Whether it incorporates an LLM or not, an intelligent agent is a software program that can:
- Accept input about a goal to be accomplished.
- Reason and create plans to address the stated goal as well as situations presented to it in the process of accomplishing the goal (implying that it can sense its environment),
- Act autonomously on the plan it deems most appropriate (implying that it must be able to track its performance), and
- Learn and improve its performance over time (implying that it can modify its knowledge based on feedback it receives from its environment).
To accomplish these operations, an intelligent agent has a model of the world where it operates. An LLM can be a component of an intelligent agent, particularly agents that work in domains that are based on grammar, e.g., data analysis, programming, and protein folding.
An intelligent agent must have the following properties:
- Flexibility: The agent must be able to adapt to changing circumstances and modify its behavior as the world around it changes.
- Reliability: The agent must be able to perform its tasks reliably, handling unexpected events, and recovering from errors.
- Explainability: The agent must be able to explain its reasoning and its decisions. In this way, users will understand how the agent works and trust it.

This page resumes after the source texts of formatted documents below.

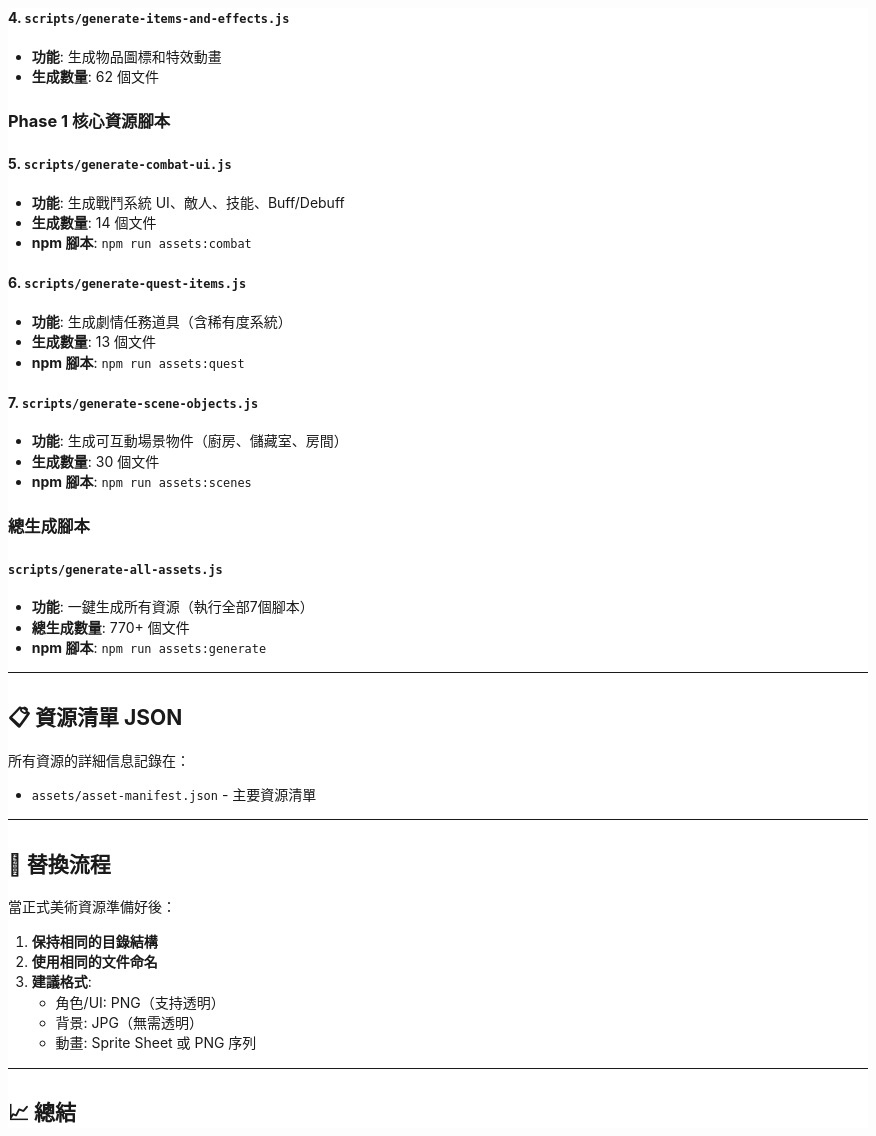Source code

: #### 4. `scripts/generate-items-and-effects.js`
- **功能**: 生成物品圖標和特效動畫
- **生成數量**: 62 個文件

### Phase 1 核心資源腳本

#### 5. `scripts/generate-combat-ui.js`
- **功能**: 生成戰鬥系統 UI、敵人、技能、Buff/Debuff
- **生成數量**: 14 個文件
- **npm 腳本**: `npm run assets:combat`

#### 6. `scripts/generate-quest-items.js`
- **功能**: 生成劇情任務道具（含稀有度系統）
- **生成數量**: 13 個文件
- **npm 腳本**: `npm run assets:quest`

#### 7. `scripts/generate-scene-objects.js`
- **功能**: 生成可互動場景物件（廚房、儲藏室、房間）
- **生成數量**: 30 個文件
- **npm 腳本**: `npm run assets:scenes`

### 總生成腳本

#### `scripts/generate-all-assets.js`
- **功能**: 一鍵生成所有資源（執行全部7個腳本）
- **總生成數量**: 770+ 個文件
- **npm 腳本**: `npm run assets:generate`

---

## 📋 資源清單 JSON

所有資源的詳細信息記錄在：
- `assets/asset-manifest.json` - 主要資源清單

---

## 🔄 替換流程

當正式美術資源準備好後：

1. **保持相同的目錄結構**
2. **使用相同的文件命名**
3. **建議格式**:
   - 角色/UI: PNG（支持透明）
   - 背景: JPG（無需透明）
   - 動畫: Sprite Sheet 或 PNG 序列

---

## 📈 總結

If the LLM of these agents is connected to a knowledge base with industry knowledge, it can be used to automatically refine the goal that is stated by the user which facilitates the formulation of one or more plans, generate queries to retrieve data that can be used by the candidate plans created by the agent’s planning component, and process the results of the performed actions by summarizing them and explaining them to the user.

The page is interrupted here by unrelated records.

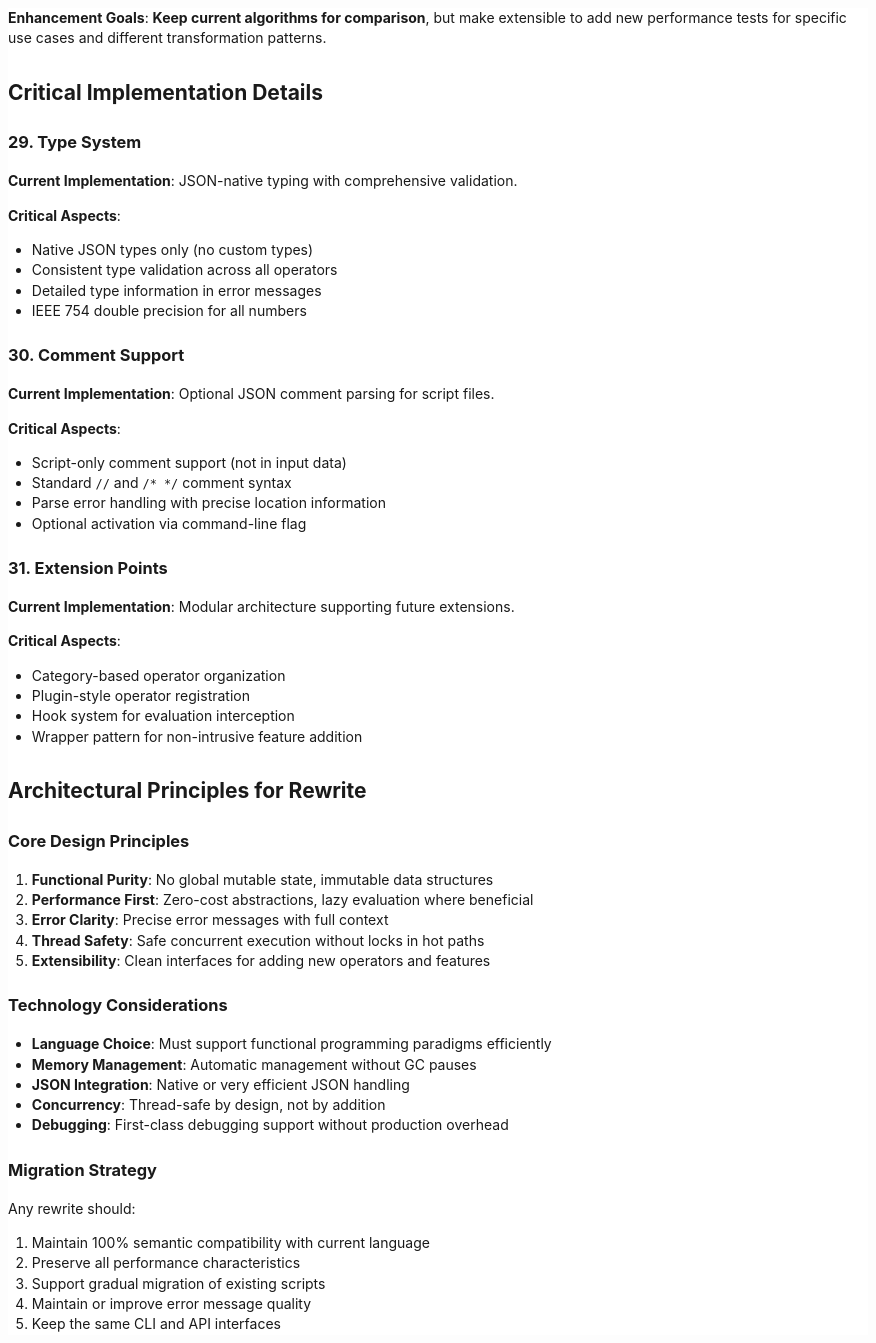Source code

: **Enhancement Goals**: **Keep current algorithms for comparison**, but make extensible to add new performance tests for specific use cases and different transformation patterns.

## Critical Implementation Details

### 29. Type System
**Current Implementation**: JSON-native typing with comprehensive validation.

**Critical Aspects**:
- Native JSON types only (no custom types)
- Consistent type validation across all operators
- Detailed type information in error messages
- IEEE 754 double precision for all numbers

### 30. Comment Support
**Current Implementation**: Optional JSON comment parsing for script files.

**Critical Aspects**:
- Script-only comment support (not in input data)
- Standard `//` and `/* */` comment syntax
- Parse error handling with precise location information
- Optional activation via command-line flag

### 31. Extension Points
**Current Implementation**: Modular architecture supporting future extensions.

**Critical Aspects**:
- Category-based operator organization
- Plugin-style operator registration
- Hook system for evaluation interception
- Wrapper pattern for non-intrusive feature addition

## Architectural Principles for Rewrite

### Core Design Principles
1. **Functional Purity**: No global mutable state, immutable data structures
2. **Performance First**: Zero-cost abstractions, lazy evaluation where beneficial
3. **Error Clarity**: Precise error messages with full context
4. **Thread Safety**: Safe concurrent execution without locks in hot paths
5. **Extensibility**: Clean interfaces for adding new operators and features

### Technology Considerations
- **Language Choice**: Must support functional programming paradigms efficiently
- **Memory Management**: Automatic management without GC pauses
- **JSON Integration**: Native or very efficient JSON handling
- **Concurrency**: Thread-safe by design, not by addition
- **Debugging**: First-class debugging support without production overhead

### Migration Strategy
Any rewrite should:
1. Maintain 100% semantic compatibility with current language
2. Preserve all performance characteristics
3. Support gradual migration of existing scripts
4. Maintain or improve error message quality
5. Keep the same CLI and API interfaces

Generative AI has quickly emerged as yet another important field within AI. While it has led to incredible excitement among investors and entrepreneurs leading to the formation of hundreds of new startups, just based on the data in our firm’s database. Our corporate partners have started to investigate its potential to address existing problems some of which are addressed with applications that employ other technologies, as well as be a key ingredient in solving new problems. However, they see these as preliminary sandbox efforts and are not yet ready to allocate a significant budget for them. As a result of the excitement for generative AI, our portfolio companies see greater demand for their solutions even if they utilize discriminative AI approaches. Though we will pursue our new generative AI investment theses, we will not ignore the AI theses we have been pursuing and around which we have already built a strong portfolio and continue to receive extremely promising business plans.
In my forty years of work with AI, I have seen several “AI springs” that came as a result of a particular technology. During every AI spring, we saw the creation of many venture-backed startups, most of which ended up stalling after an initial period of high expectations that was characterized by large funding rounds and stratospheric valuations. In all cases, the culprit of their demise was overpromising and underdelivering to customers that were also moving slower than the startups expected them to. We may see the same outcome this time as well. For this reason, the next twelve months will be critical for generative AI. The startups will need to use the funds they can raise to both educate their prospective customers about how generative AI will benefit their enterprises but also deliver the value they claim their solutions will bring.